● **PROVIDED PASSAGE**

As you probably have read, we're getting a new bunch of servers quite soon. I want to change our monitoring solution on those new servers as we are currently using munin but it has static graphs only and no notifications built-in. I think notifications would be helpful to have so that we're the first ones to know when a service is down or a server runs out of memory/storage.

The alternatives that were mentioned are these:

1) munin for graphs, timed ansible for notifications
2) influxdb for storage, collectd for stats collection, graphite for graphs, timed ansible for notifications
3) zabbix (does everything)
4) cacti (does everything with plugins)
5) prometheus (does everything)

My thoughts:

1) Basically the same of what we have now. Static daily/weekly/monthly/graphs only. On top of that, we'd use a systemd-timer unit for ansible I suppose. Munin generally is fairly easy to maintain and set up.
2) Four different programs to but each taking care of a certain task. I'm not sure this counts as complex or KISS. But really I have no idea about this stack as I have not worked with any element in it.

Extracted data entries
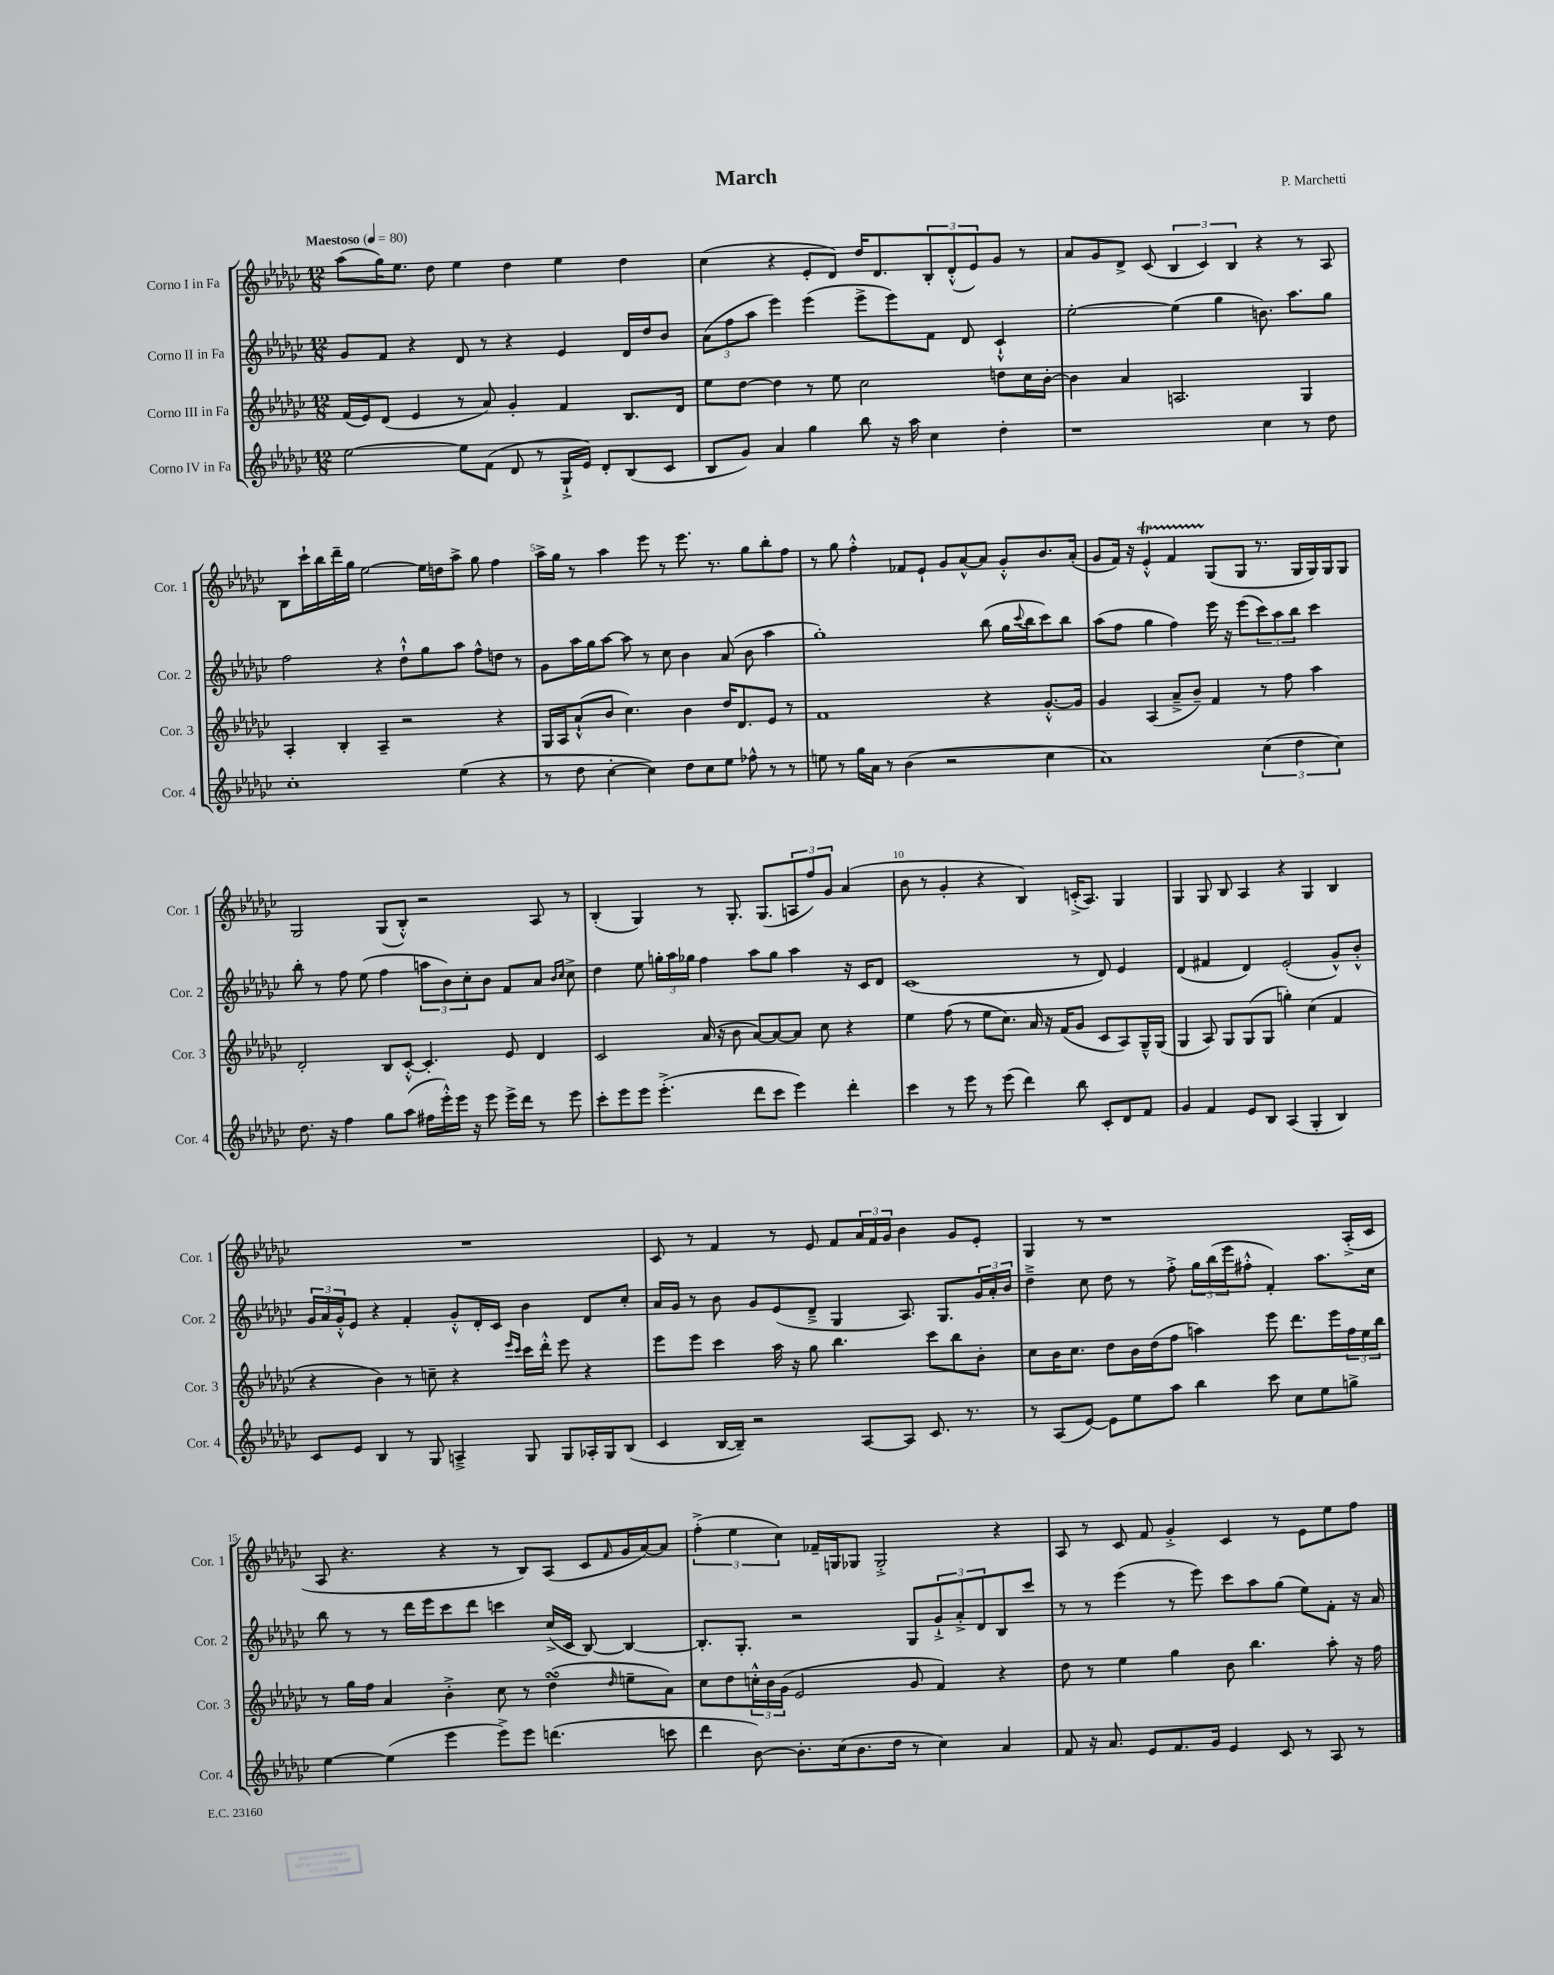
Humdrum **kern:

**kern	**kern	**kern	**kern
*part4	*part3	*part2	*part1
*staff4	*staff3	*staff2	*staff1
*I"Corno IV in Fa	*I"Corno III in Fa	*I"Corno II in Fa	*I"Corno I in Fa
*I'Cor. 4	*I'Cor. 3	*I'Cor. 2	*I'Cor. 1
*clefG2	*clefG2	*clefG2	*clefG2
*k[b-e-a-d-g-c-]	*k[b-e-a-d-g-c-]	*k[b-e-a-d-g-c-]	*k[b-e-a-d-g-c-]
*M12/8	*M12/8	*M12/8	*M12/8
*MM80	*MM80	*MM80	*MM80
=1	=1	=1	=1
!	!	!	!LO:TX:a:B:t=Maestoso
[2ee-\	(16f/LL	8g-/L	(8aa-\L
.	16e-/J)	.	.
.	(8d-/J	8f/J	16gg-\K)
.	.	.	8.ee-\J
.	4e-/	4r	.
.	.	.	8dd-\
8ee-\L]	8r	8d-/	4ee-\
(8f\J	8a-/)	8r	.
8d-/	4g-'/	4r	4dd-\
8r	.	.	.
16G-`^/LL	4f/	4e-/	4ee-\
16e-/JJ)	.	.	.
8d-'/L	.	.	.
(8B-/	8.B-/L	16d-/LL	4dd-\
.	.	16dd-/J	.
8c-/J	.	8b-/J	.
.	16d-/Jk	.	.
=2	=2	=2	=2
8B-/L	8ee-\L	(12a-\L	(4cc-\
.	.	12ff\	.
8g-/J)	[8dd-\J	.	.
.	.	12aa-\J	.
4a-/	4dd-\]	4eee-\)	4r
4gg-\	8r	(4eee-\	8e-'/L
.	8ee-\	.	8d-/J)
8bb-\	2cc-\	8eee-^\L	16dd-/KL
.	.	.	8.d-/
16r	.	8eee-\)	.
16aa-\	.	.	.
4cc-\	.	8f\J	12B-'/
.	.	.	(12d-'^^/
.	.	8d-/	.
.	.	.	12e-/)
4dd-'\	8ddn\L	4c-`^^/	8g-/J
.	16cc-\L	.	8r
.	[16b-'\JJ	.	.
=3	=3	=3	=3
1r	4b-\]	[2ee-'\	8a-/L
.	.	.	8g-/
.	4a-/	.	8d-^/J
.	.	.	(8c-/
.	2.An/	(4ee-\]	6B-/
.	.	.	6c-/)
.	.	4gg-\	.
.	.	.	6B-/
4cc-\	.	8.bn\)	4r
.	.	8.aa-\L	.
8r	4G-/	.	8r
8dd-\	.	8gg-\J	8A-/
!!LO:LB:g=z
=4	=4	=4	=4
1cc-'	4A-'/	2ff\	8B-\L
.	.	.	16ccc-`\L
.	.	.	16bb-\
.	4B-'/	.	16ddd-~\
.	.	.	16gg-\JJ
.	.	.	[2ee-\
.	4A-~/	4r	.
.	2r	8dd-`^^\L	.
.	.	8gg-\	16ee-\LL]
.	.	.	16ddn\J
(4ee-\	.	8aa-\J	8aa-^\J
.	.	8ff^^\L	8gg-\
4r	4r	8ddn\J	4ff\
.	.	8r	.
=5	=5	=5	=5
8r	16G-/LL	8g-\L	16aa-^\LL
.	16A-/J	.	16gg-\JJ
8dd-\	(8a-`^^/	16aa-\L	8r
.	.	16gg-\J	.
[4cc-'\	8b-/J	[8aa-\J	4aa-\
.	4.cc-\)	8aa-\]	.
4cc-\])	.	8r	8eee-\
.	.	8cc-\	8r
8dd-\L	4b-\	4b-\	8.eee-\
8cc-\	.	.	.
.	.	.	8.r
8ee-\J	16dd-/KL	(8a-/	.
.	8.d-/	.	.
8ff-X^^\	.	8b-\	8gg-\L
8r	8e-/J	4aa-\	8bb-'\
8r	8r	.	8ff\J
=6	=6	=6	=6
8een\	1f	1gg-')	8r
8r	.	.	8gg-\
16gg-\LL	.	.	4ff'^^\
16a-\JJ	.	.	.
8r	.	.	.
(4b-\	.	.	8f-X/L
.	.	.	8e-`/J
2r	.	.	8g-/L
.	.	.	[8a-^^/
.	4r	(8bb-\	8a-/J]
.	.	16gg-\LL	8g-'^^/L
.	.	8qqccc-/	.
.	.	16bb-\J	.
4cc-\	[8.g-'^^/L	8ccc-\)	8.b-/
.	.	8bb-\J	.
.	16g-/Jk]	.	(16a-'/Jk
=7	=7	=7	=7
1a-)	4g-/	(8aa-\L	8g-/L
.	.	8ff\J	16f/Jk)
.	.	.	16r
.	(4A-/	4gg-\	4e-T'^^/
.	8a-~^/L	4ff\)	4fTTT/
.	8b-~/J)	.	.
.	4f/	16eee-\	(8G-/L
.	.	16r	.
.	.	(8eee-\L	8G-/J
(6cc-\	8r	12ccc-\)	8.r
.	.	12aa-\	.
.	8ff\	.	.
6dd-\	.	12bb-\J	.
.	.	.	16G-/LL
.	4aa-\	4ccc-\	16G-/)
.	.	.	16G-/J
6cc-\)	.	.	.
.	.	.	8G-/J
!!LO:LB:g=z
=8	=8	=8	=8
8.dd-\	2d-'/	8bb-'\	2G-/
.	.	8r	.
16r	.	.	.
4ff\	.	8ff\	.
.	.	(8ee-\	.
8gg-\L	8B-/L	4ff\	(8G-/L
(8aa-\J	[8c-'^^/J	.	8B-'^^/J)
16ff#X\LL	4.c-'/]	12aan\L	2r
16eee-'^^\)	.	.	.
.	.	12b-\)	.
16eee-\JJ	.	.	.
.	.	12cc-'\	.
16r	.	.	.
8eee-\	.	8b-\J	.
16eee-^\LL	8e-/	8f/L	.
16ddd-\JJ	.	.	.
8r	4d-/	8a-/J	8A-/
.	.	16qqb-/LL	.
.	.	16qqcc-/JJ	.
8eee-\	.	8cc-^\	8r
=9	=9	=9	=9
8ccc-'\L	2c-/	4dd-\	(4B-'/
8eee-\	.	.	.
8eee-\J	.	8ee-\	4G-/)
(4.eee-'^\	.	24ggn'\LL	.
.	.	24aa-\	.
.	.	24gg-X\JJ	.
.	(16a-/	4ff\	8r
.	16r	.	.
.	8b-\	.	8.G-'/
8ddd-\L	[8a-/L)	8aa-\L	.
.	.	.	(8.G-/L
8ccc-\J	8a-/_	8gg-\J	.
4eee-\)	8a-/J]	4aa-\	12An/
.	.	.	12ff/)
.	8cc-\	.	.
.	.	.	12g-/J
4ddd-'\	4r	16r	(4a-/
.	.	16c-/KL	.
.	.	8d-/J	.
=10	=10	=10	=10
4ccc-\	4ee-\	(1c-	8b-\
.	.	.	8r
8r	(8ff\	.	4g-'/
8eee-\	8r	.	.
8r	8ee-\L	.	4r
(8eee-\	8.cc-\J)	.	.
4ddd-\)	.	.	4B-/)
.	16a-/	.	.
.	16r	.	.
.	(16f/KL	.	.
8bb-\	8g-/J	8r	(16cn'^/KL
.	.	.	8.A-/J)
8c-'/L	8c-/L	8d-/)	.
8d-/	8A-/)	4e-/	4G-/
8f/J	16G-~^^/L	.	.
.	(16G-/JJ	.	.
=11	=11	=11	=11
4g-/	4G-/	(4d-/	4G-/
4f/	8A-/)	4f#X/	8G-/
.	8G-/L	.	8B-/
8e-/L	(8G-/	4d-/)	4A-/
8B-/J	8G-/J	.	.
(4A-/	4ggn'\)	(2e-'/	4r
4G-'/	(4cc-\	.	4G-/
4B-/)	4f/	8g-^^/L)	4B-/
.	.	8b-'^^/J	.
!!LO:LB:g=z
=12	=12	=12	=12
8c-/L	4r	24g-/LL	1.r
.	.	24a-/	.
.	.	24g-'^^/J	.
8e-/J	.	8e-/J	.
4B-/	4b-\)	4r	.
8r	8r	4f'/	.
8G-/	8ccn~\	.	.
4An~^/	4r	8g-'^^/L	.
.	.	16d-'/L	.
.	.	16c-/JJ	.
.	16qqeee-/LL	.	.
.	16qqccc-/JJ	.	.
8G-/	16ccc-\LL	4b-\	.
.	16ddd-'^^\JJ	.	.
8G-/L	8eee-\	.	.
16A-X'/L	4r	8d-/L	.
16G-/J	.	.	.
(8B-/J	.	8cc-'/J	.
=13	=13	=13	=13
4c-/	8eee-\L	16a-/LL	8c-/
.	.	16g-/JJ	.
.	8eee-\J	8r	8r
[16B-/LL	4ccc-\	8b-\	4f/
16B-~/JJ])	.	.	.
2r	.	8g-/L	.
.	16aa-\	(8e-/	8r
.	16r	.	.
.	8gg-\	8d-~^/J	8e-/
.	4.bb-\	4G-/	8f/L
[8A-/L	.	.	24a-/L
.	.	.	24f/
.	.	.	24g-/JJ
8A-/J]	.	8.A-/)	4b-\
8.c-/	8ccc-\L	.	.
.	.	8.G-/L	.
.	8bb-\	.	8g-/L
8.r	.	.	.
.	8b-'\J	24g-/L	8e-'/J
.	.	24a-'/	.
.	.	24b-/JJ	.
=14	=14	=14	=14
8r	8cc-\L	4dd-~^\	4G-/
(8A-/L	16b-\K	.	.
.	8.cc-\J	.	.
[8e-/J)	.	8cc-\	8r
8e-\L]	8dd-\L	8dd-\	1r
8ee-\	16b-\L	8r	.
.	(16dd-\J	.	.
8aa-\J	8ff\J	8ff'^\	.
4bb-\	4aan\)	24gg-\LL	.
.	.	(24bb-\	.
.	.	24eee-\J	.
.	.	8ff#X'^^\J	.
8ccc-\	8eee-\	4f'/)	.
8cc-\L	8.ddd-\L	.	.
8ee-\	.	8.aa-\L	.
.	16eee-\L	.	.
8ggn^\J	24ff\	.	(16A-'^/LL
.	24ee-\	.	.
.	.	16cc-\Jk	16c-/JJ
.	24bb-\JJ	.	.
!!LO:LB:g=z
=15	=15	=15	=15
[4ee-\	8r	8bb-\	8A-/
.	16gg-\LL	8r	4.r
.	16ff\JJ	.	.
(4ee-\]	4a-/	8r	.
.	.	16ddd-\LL	.
.	.	16eee-\J	.
4eee-\	4b-'^\	8ccc-\	4r
.	.	8ddd-\J	.
8eee-^\L)	8cc-\	4cccn\	8r
8eee-\J	8r	.	8B-/L)
(4.dddn\	(4dd-sSSS\	(16cc-^/LL	(8A-/J
.	.	16c-/JJ	.
.	.	[8B-/)	8c-/L
.	16qqdd-/	.	16qqf/
.	8een~\L	4B-/_	16g-/L
.	.	.	[16a-/J)
8cccn\	8a-\J)	.	8a-/J]
=16	=16	=16	=16
4ddd-\	8cc-\L	8.B-'/L]	(6ff'^\
.	8dd-\	.	.
.	.	.	6ee-\
.	.	8.G-'/J	.
[8b-\)	24ccn'^^\L	.	.
.	24b-\	.	.
.	(24g-\JJ	.	6cc-\)
8.b-'\L]	2e-/	2r	.
.	.	.	16f-X~/LL
(16cc-\k	.	.	16Gn/J
8.b-\	.	.	8G-X/J
.	.	.	2G-'^/
16dd-\Jk	.	.	.
8r	8g-/	8G-/L	.
4cc-\)	4f/)	12g-`^/	.
.	.	12a-'^/	.
.	.	12d-/	.
4a-/	4r	8B-/	4r
.	.	8ccc-/J	.
=17	=17	=17	=17
8f/	8dd-\	8r	8A-/
16r	8r	8r	8r
8.a-/	.	.	.
.	4ee-\	(4eee-\	8c-/
8e-/L	.	.	8f/
8.f/	4gg-\	8r	4g-'^/
.	.	8eee-\)	.
16g-/Jk	.	.	.
4e-/	8b-\	8ccc-\L	4c-/
.	4.bb-\	8aa-\	.
8c-/	.	(8gg-\J	8r
8r	.	8ee-\L)	8e-\L
8A-/	8aa-'\	8f'\J	8ee-\
8r	16r	16r	8ff\J
.	16ff\	16a-/	.
==	==	==	==
*-	*-	*-	*-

● **TASK SET**
A - Repeat the part of the server monitoring post starting at "1) munin for" and ending at "element in it.".
B - Name the four programs that make up alternative 2 in the server monitoring post, with the job each one is assigned.
C - Write the next part of the server monitoring post, continuing on from its final sentence.

● **REPLIES**
A -
1) munin for graphs, timed ansible for notifications
2) influxdb for storage, collectd for stats collection, graphite for graphs, timed ansible for notifications
3) zabbix (does everything)
4) cacti (does everything with plugins)
5) prometheus (does everything)

My thoughts:

1) Basically the same of what we have now. Static daily/weekly/monthly/graphs only. On top of that, we'd use a systemd-timer unit for ansible I suppose. Munin generally is fairly easy to maintain and set up.
2) Four different programs to but each taking care of a certain task. I'm not sure this counts as complex or KISS. But really I have no idea about this stack as I have not worked with any element in it.

B -
- influxdb: storage
- collectd: stats collection
- graphite: graphs
- ansible (timed): notifications

C -
3) No idea about this one but it from a glance it looked rather complex and kind of icky to use.
4) I used this one once. It's a heavyduty PHP-based monitoring software that I probably wouldn't recommend. It was a bitch to set up and use when I tried it some years back. It might have improved.
5) This is the newcomer. Seems to be doing everything we'd need but I haven't checked it out in detail yet. Configuration format seems fairly easy and graphs are pretty. Might be worthwhile.

Would be interested in hearing your thoughts. If you have something to add, just add numbered bullet points. If nothing comes of this, we'll probably go back to munin.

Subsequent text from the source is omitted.